With this book the whole apparently mighty edifice of patriarchy is challenged at its roots. It can be seen as nothing more than a gigantic bluff (backed up of course by force) perpetrated on women since the end of early communism from around 10,000 years ago. Woman as the Other, as Nature, as outside or antithetical to culture, and ultimately, for the extremes or religion or fascism, as outside humanity — it is all a projection by a society which since the onset of male and class rule has been profoundly anti-woman, profoundly fearful of women’s solidarity, and the socially transforming power which it engenders.

‘Blood Relations’ implicitly challenges the fear of femaleness which western feminism itself has not yet overcome. Can we ever be biologically whole, culturally human, and free to make whichever sexual choices we wish? The bland designer feminism which is dominant today provides only a grotesque pseudo-answer: the individual woman as super-commodity, in intense competition with every other woman, selling herself body and soul once more — but this time only to the highest bidders.

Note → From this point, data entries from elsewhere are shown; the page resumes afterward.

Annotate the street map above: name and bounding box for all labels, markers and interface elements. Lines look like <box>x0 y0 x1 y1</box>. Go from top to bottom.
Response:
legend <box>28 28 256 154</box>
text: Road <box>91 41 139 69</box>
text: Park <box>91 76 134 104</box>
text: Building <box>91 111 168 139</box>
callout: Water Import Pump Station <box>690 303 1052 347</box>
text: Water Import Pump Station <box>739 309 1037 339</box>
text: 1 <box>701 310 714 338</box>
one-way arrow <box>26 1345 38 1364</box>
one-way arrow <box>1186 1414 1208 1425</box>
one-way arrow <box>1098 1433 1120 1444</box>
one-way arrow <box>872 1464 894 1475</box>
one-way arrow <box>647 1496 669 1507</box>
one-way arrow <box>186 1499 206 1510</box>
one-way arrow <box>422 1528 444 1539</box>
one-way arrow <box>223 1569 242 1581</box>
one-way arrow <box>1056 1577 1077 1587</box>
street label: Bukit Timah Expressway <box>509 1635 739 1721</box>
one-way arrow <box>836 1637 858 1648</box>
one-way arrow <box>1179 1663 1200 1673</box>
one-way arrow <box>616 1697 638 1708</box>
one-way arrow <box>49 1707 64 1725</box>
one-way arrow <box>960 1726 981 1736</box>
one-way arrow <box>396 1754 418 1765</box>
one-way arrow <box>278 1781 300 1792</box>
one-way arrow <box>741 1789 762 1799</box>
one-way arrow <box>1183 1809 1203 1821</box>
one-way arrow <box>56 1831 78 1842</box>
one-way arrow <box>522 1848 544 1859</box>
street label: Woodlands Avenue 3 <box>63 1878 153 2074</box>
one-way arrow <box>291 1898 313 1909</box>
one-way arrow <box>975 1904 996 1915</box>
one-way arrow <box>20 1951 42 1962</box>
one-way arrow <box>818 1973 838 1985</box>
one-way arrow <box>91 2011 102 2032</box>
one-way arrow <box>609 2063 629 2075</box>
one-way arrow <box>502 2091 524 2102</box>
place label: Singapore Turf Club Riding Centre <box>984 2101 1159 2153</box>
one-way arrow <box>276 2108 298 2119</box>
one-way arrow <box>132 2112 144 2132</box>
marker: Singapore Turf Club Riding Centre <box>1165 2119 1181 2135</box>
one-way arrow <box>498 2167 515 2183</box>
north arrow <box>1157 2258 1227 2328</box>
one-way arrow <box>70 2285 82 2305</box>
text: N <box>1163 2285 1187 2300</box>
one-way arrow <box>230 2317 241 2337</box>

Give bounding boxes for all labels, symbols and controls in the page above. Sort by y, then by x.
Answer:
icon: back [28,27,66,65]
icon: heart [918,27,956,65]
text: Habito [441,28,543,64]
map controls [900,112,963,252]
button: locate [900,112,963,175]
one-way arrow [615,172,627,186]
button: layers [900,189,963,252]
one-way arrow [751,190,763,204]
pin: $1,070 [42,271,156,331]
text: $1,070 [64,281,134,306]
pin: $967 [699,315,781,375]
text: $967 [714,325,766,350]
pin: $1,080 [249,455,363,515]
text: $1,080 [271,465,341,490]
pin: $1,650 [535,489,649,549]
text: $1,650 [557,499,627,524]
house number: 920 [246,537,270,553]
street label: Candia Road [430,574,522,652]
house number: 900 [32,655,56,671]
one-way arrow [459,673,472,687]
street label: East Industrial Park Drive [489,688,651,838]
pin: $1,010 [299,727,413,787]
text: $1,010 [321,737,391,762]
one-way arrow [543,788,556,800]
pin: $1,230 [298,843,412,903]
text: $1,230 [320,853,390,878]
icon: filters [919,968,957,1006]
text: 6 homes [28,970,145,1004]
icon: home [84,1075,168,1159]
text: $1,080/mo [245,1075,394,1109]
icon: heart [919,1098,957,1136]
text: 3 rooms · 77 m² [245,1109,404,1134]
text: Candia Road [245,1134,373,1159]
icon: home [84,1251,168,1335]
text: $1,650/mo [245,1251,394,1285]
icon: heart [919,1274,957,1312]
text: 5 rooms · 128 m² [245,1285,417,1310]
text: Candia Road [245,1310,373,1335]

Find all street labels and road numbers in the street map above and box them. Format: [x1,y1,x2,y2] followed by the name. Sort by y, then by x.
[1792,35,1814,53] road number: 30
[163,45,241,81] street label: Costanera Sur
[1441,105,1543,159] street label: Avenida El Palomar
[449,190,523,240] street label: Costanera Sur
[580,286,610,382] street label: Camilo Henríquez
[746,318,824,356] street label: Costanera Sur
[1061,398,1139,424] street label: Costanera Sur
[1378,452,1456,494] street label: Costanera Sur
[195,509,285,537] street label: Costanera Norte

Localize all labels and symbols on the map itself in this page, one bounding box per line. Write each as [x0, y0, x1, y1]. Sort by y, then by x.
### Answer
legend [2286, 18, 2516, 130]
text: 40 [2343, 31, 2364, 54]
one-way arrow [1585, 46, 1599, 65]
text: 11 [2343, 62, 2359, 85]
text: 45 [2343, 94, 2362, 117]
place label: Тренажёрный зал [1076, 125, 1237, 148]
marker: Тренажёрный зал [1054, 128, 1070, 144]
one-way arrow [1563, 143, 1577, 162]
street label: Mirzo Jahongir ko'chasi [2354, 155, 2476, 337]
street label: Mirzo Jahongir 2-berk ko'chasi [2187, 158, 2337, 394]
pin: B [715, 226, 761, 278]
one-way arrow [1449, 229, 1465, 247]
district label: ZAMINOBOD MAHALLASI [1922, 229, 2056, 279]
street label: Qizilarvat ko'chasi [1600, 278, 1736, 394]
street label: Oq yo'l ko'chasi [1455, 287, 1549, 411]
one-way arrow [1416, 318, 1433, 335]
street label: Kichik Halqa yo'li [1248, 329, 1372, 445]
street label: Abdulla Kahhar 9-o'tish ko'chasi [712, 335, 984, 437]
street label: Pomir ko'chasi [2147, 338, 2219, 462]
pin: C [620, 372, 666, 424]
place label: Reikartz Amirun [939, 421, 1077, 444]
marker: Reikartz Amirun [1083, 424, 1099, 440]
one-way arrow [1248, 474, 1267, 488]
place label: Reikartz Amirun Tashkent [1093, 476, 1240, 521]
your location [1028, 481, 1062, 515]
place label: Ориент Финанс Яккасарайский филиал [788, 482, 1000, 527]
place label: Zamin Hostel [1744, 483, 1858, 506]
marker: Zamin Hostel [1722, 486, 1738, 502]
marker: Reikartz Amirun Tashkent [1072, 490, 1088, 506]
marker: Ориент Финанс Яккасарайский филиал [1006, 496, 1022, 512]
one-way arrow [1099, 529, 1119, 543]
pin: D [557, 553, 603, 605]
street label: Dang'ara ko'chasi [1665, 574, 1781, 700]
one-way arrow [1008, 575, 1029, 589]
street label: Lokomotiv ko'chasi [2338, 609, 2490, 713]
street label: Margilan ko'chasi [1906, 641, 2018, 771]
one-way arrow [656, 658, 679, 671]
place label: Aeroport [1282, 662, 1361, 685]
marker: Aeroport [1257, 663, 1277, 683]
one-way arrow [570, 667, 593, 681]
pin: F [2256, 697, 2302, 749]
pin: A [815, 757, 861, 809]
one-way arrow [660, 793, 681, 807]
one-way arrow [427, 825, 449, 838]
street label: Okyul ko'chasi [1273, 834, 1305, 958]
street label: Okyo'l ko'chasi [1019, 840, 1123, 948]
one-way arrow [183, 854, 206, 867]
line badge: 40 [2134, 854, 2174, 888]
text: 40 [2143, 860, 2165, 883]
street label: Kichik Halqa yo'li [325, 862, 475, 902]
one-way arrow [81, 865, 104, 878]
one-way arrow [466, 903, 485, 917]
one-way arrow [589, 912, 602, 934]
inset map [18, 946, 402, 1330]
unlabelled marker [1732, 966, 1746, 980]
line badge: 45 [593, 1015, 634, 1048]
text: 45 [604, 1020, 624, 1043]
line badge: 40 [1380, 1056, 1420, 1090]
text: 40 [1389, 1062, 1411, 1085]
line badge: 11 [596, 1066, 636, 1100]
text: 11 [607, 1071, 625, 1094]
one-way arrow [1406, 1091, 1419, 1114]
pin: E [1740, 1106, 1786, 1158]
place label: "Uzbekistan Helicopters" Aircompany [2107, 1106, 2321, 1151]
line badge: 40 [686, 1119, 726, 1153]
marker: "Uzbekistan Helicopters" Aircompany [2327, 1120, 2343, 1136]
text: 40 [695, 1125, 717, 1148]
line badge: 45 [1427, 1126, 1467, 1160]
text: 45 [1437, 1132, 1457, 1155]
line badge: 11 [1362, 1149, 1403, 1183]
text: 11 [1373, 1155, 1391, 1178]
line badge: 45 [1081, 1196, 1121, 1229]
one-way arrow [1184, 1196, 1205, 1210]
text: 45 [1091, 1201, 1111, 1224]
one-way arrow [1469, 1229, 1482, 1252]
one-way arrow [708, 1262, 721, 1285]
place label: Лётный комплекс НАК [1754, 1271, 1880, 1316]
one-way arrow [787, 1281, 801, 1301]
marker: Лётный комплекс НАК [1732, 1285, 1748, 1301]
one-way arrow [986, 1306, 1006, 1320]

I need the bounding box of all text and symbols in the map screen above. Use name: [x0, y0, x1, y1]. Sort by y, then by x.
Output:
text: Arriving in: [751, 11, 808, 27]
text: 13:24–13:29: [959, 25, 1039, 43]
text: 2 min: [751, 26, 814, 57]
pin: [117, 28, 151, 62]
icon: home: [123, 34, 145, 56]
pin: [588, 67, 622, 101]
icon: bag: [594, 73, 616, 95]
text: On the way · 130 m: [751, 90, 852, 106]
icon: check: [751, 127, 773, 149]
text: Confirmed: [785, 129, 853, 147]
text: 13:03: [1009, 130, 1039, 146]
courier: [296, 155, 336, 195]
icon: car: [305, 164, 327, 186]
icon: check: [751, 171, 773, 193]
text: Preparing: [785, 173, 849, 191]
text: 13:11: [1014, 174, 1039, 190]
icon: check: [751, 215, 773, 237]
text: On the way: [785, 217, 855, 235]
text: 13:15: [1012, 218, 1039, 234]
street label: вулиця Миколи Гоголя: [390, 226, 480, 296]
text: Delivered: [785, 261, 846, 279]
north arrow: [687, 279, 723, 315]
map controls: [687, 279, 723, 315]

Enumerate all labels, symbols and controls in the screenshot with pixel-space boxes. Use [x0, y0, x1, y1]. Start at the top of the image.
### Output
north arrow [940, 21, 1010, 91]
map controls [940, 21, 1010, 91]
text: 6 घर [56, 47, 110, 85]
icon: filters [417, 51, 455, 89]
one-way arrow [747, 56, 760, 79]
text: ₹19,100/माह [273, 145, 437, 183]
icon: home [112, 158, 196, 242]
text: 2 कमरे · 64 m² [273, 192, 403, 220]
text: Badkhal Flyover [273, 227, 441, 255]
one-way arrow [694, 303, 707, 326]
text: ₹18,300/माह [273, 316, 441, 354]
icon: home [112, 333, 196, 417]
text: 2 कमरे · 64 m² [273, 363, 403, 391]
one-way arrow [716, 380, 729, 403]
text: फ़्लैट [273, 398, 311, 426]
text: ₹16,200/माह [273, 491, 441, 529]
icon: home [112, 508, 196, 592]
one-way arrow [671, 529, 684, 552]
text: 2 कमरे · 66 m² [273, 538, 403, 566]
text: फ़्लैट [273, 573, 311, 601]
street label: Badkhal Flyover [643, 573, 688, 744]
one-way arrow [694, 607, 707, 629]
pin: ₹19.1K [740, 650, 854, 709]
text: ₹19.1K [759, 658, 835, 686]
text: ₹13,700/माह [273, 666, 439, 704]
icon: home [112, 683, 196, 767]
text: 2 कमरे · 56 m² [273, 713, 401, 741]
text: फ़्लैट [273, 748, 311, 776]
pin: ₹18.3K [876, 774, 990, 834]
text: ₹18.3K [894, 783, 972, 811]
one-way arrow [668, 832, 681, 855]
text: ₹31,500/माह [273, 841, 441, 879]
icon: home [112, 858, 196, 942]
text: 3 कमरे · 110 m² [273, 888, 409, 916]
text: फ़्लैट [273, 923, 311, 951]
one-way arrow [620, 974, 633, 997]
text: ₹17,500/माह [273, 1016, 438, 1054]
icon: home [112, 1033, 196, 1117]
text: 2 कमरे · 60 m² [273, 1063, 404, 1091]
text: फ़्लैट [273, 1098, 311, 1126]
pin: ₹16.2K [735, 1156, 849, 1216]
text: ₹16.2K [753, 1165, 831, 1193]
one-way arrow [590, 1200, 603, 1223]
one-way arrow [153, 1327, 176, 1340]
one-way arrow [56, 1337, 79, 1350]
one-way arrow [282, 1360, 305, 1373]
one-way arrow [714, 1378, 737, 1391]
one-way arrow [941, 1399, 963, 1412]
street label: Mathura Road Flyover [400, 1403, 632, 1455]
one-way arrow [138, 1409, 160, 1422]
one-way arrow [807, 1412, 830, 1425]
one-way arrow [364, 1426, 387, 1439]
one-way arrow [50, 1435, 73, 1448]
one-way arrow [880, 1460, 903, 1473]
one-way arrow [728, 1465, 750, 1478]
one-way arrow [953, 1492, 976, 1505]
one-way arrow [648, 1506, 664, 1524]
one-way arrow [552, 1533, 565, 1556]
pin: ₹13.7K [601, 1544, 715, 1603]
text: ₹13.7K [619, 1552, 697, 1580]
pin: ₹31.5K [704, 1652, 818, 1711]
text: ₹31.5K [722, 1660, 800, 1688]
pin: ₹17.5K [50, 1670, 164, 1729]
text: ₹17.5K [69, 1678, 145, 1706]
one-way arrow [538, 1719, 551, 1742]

We can be whole and free. Because originally, we were. We went on strike, not once, but every month. Our clock was the moon. The rhythm of our blood flow sent the men to hunt and us to our inner world where we could centre ourselves and be close, both sexually and spiritually. The men’s rhythm, and their intragender closeness, mirrored ours. When the hunt was over, heterosexual relationships could be resumed. There was a time for every season.

The mechanical rhythms of capitalism are making us ill. That the present world is dying has become a cliché. While the rich stuff themselves or starve themselves, the poor just starve. War, pollution, disease, disaster, violence, rape, personal loneliness and misery stalk all our lives. Children expect the end of the world. Many are already suffering it. Our so-called ‘natural order’ no longer works — at least, not for the vast majority of us. Cold, hungry, facing their children’s questioning eyes, the poor of the world notice bitterly with what ease the super-rich travel and feed themselves. For there is plenty of food to eat. And the power of new technology is almost limitless. But it is all controlled and possessed by a tiny minority. It is the era of plenty, of superabundance….

The ferment of new understandings about our beginnings of which this important book is a part could help us find our way — back to the future.

Liz Dalton (adapted from the original version published in SULFUR magazine, Michigan USA; October 1992).